Of course no one really knows what is going to happen — other virulence properties might be present, next year’s seasonal outbreak could be worse, etc — but it’s welcome to hear some balanced views in the mainstream media along with all the hoopla.
April 29th, 2009
Swine Flu Treatment Guidelines — For Now
The swine flu situation is so dynamic that what I wrote earlier this week now seems hopelessly dated — except that from the perspective of a clinical ID doctor, it still feels eerily similar to the anthrax and SARS outbreaks.
But related to that post — specifically the use of antivirals — these interim guidelines for use of antivirals in suspected cases of swine flu were posted this afternoon on the CDC site. They make good sense.
Note the strategic use of the word “interim”. What are the odds they are unchanged during the next week? 1 in a 1000?
April 26th, 2009
Swine Flu Curbsides: Anthrax, SARS Redux?

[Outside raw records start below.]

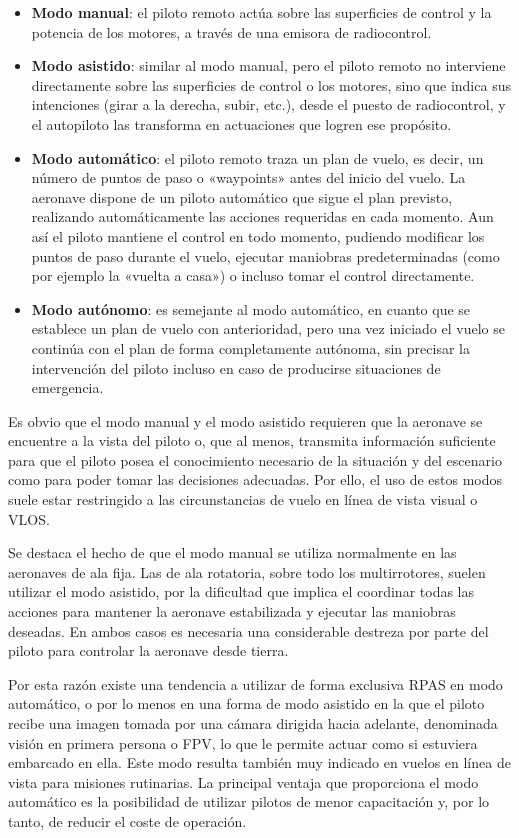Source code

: \begin{itemize}
\item \textbf{Modo manual}: el piloto remoto actúa sobre las superficies de control y la potencia de los motores, 
a través de una emisora de radiocontrol.
\item \textbf{Modo asistido}: similar al modo manual, pero el piloto remoto no interviene directamente sobre las superficies de 
control o los motores, sino que indica sus intenciones (girar a la derecha, subir, etc.), desde el puesto de radiocontrol, y el 
autopiloto las transforma en actuaciones que logren ese propósito.
\item \textbf{Modo automático}: el piloto remoto traza un plan de vuelo, es decir, un número de puntos de paso o «waypoints» antes del 
inicio del vuelo. La aeronave dispone de un piloto automático que sigue el plan previsto, realizando automáticamente las acciones 
requeridas en cada momento. Aun así el piloto mantiene el control en todo momento, pudiendo modificar los puntos de paso durante el vuelo, ejecutar maniobras predeterminadas (como por ejemplo la «vuelta a casa») o incluso tomar el control directamente.
\item \textbf{Modo autónomo}: es semejante al modo automático, en cuanto que se establece un plan de vuelo con anterioridad, 
pero una vez iniciado el vuelo se continúa con el plan de forma completamente autónoma, sin precisar la intervención del piloto 
incluso en caso de producirse situaciones de emergencia.
\end{itemize}

Es obvio que el modo manual y el modo asistido requieren que la aeronave se encuentre a la vista del piloto o, que al menos, 
transmita información suficiente para que el piloto posea el conocimiento necesario de la situación y del escenario como para poder tomar las decisiones adecuadas. Por ello, el uso de estos modos suele estar restringido a las circunstancias de vuelo en línea de vista visual o \acs{VLOS}.

Se destaca el hecho de que el modo manual se utiliza normalmente en las aeronaves de ala fija. Las de ala rotatoria, 
sobre todo los multirrotores, suelen utilizar el modo asistido, por la dificultad que implica el coordinar todas las acciones 
para mantener la aeronave estabilizada y ejecutar las maniobras deseadas. En ambos casos es necesaria una considerable destreza 
por parte del piloto para controlar la aeronave desde tierra.

Por esta razón existe una tendencia a utilizar de forma exclusiva \acs{RPAS} en modo automático, o por lo menos en una forma de modo 
asistido en la que el piloto recibe una imagen tomada por una cámara dirigida hacia adelante, denominada visión en primera persona 
o \acs{FPV}, lo que le permite actuar como si estuviera embarcado en ella. Este modo resulta también muy indicado en vuelos en línea de vista para misiones rutinarias. La principal ventaja que proporciona el modo automático es la posibilidad de utilizar pilotos de menor capacitación y, por lo tanto, de reducir el coste de operación.

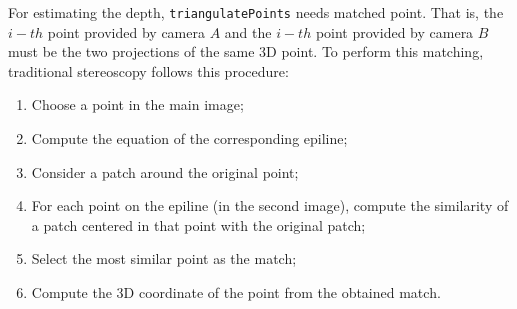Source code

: For estimating the depth, \texttt{triangulatePoints} needs matched point.
That is, the $i{-}th$ point provided by camera $A$ and the $i{-}th$ point provided by camera $B$ must be the two projections of the same 3D point.
To perform this matching, traditional stereoscopy follows this procedure:
\begin{enumerate}
	\itemsep 0em
	\item Choose a point in the main image;
	\item Compute the equation of the corresponding epiline;
	\item Consider a patch around the original point;
	\item For each point on the epiline (in the second image), compute the similarity of a patch centered in that point with the original patch;
	\item Select the most similar point as the match;
	\item Compute the 3D coordinate of the point from the obtained match.
\end{enumerate}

In my email in-box yesterday AM from a primary care doc:
A patient of mine, 40 year old woman totally healthy, is going to Cancun on Tuesday for a conference. She’ll be there for 6 days.
I know there are no cases of swine flu in Cancun yet, and the situation is evolving, but here’s my question: what should she do (besides the obvious stuff like handwashing, etc)?? Bring tamiflu?? A mask?? Should she cancel her trip???? [N.B., actual punctuation retained for effect]

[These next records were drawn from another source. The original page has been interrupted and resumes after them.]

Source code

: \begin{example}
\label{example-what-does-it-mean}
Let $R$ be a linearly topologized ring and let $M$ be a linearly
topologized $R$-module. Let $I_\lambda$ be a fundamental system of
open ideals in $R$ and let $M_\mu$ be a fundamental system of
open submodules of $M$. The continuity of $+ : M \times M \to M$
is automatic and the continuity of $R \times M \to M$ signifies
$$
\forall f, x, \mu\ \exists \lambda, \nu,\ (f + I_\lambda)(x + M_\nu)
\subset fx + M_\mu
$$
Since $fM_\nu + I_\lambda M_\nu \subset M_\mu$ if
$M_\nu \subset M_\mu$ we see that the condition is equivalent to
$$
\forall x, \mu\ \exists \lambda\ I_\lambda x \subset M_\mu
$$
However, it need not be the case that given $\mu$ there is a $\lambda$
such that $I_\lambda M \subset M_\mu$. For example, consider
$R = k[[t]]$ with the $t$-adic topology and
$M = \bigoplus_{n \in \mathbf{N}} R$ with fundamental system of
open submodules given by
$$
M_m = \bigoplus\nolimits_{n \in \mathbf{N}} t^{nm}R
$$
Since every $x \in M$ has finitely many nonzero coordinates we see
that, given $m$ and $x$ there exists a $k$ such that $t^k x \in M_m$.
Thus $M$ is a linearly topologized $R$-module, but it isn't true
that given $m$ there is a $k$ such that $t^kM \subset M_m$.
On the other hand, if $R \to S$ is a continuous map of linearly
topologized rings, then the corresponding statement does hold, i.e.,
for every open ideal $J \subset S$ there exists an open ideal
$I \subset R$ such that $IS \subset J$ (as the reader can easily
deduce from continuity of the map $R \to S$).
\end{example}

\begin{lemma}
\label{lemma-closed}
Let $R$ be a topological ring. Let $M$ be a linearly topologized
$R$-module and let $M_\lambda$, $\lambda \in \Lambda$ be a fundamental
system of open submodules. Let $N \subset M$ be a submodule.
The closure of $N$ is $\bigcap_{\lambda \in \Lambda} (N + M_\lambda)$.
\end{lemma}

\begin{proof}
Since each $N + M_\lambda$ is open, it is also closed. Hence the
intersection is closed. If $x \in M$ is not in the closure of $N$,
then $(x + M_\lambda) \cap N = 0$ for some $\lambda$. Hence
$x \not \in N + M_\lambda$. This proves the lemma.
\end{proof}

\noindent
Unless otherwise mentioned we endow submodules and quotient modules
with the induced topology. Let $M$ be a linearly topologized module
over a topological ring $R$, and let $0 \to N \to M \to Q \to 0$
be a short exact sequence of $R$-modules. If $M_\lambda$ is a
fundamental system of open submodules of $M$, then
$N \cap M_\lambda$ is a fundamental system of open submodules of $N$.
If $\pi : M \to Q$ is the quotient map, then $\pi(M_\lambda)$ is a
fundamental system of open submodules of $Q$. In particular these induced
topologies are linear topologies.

Ah, memories of the anthrax attacks and SARS, when an ID threat hits the headlines and people understandably want to know what they can do to protect themselves.
So they turn to their primary care providers, who then turn to us.
And in these situations, there’s the official response to such a question, which as we all know is sometimes different from the practical response — and I define the latter being what would you do for you or your family.
So not only did I say that it would be reasonable to bring some osteltamivir (Tamiflu), I even thought it wouldn’t be crazy to consider a prophylactic strategy — though the fact that she’s totally healthy made me favor the former approach.
And I wonder how many ID docs out there purchased some ciprofloxacin back in 2001, even though we were told not to.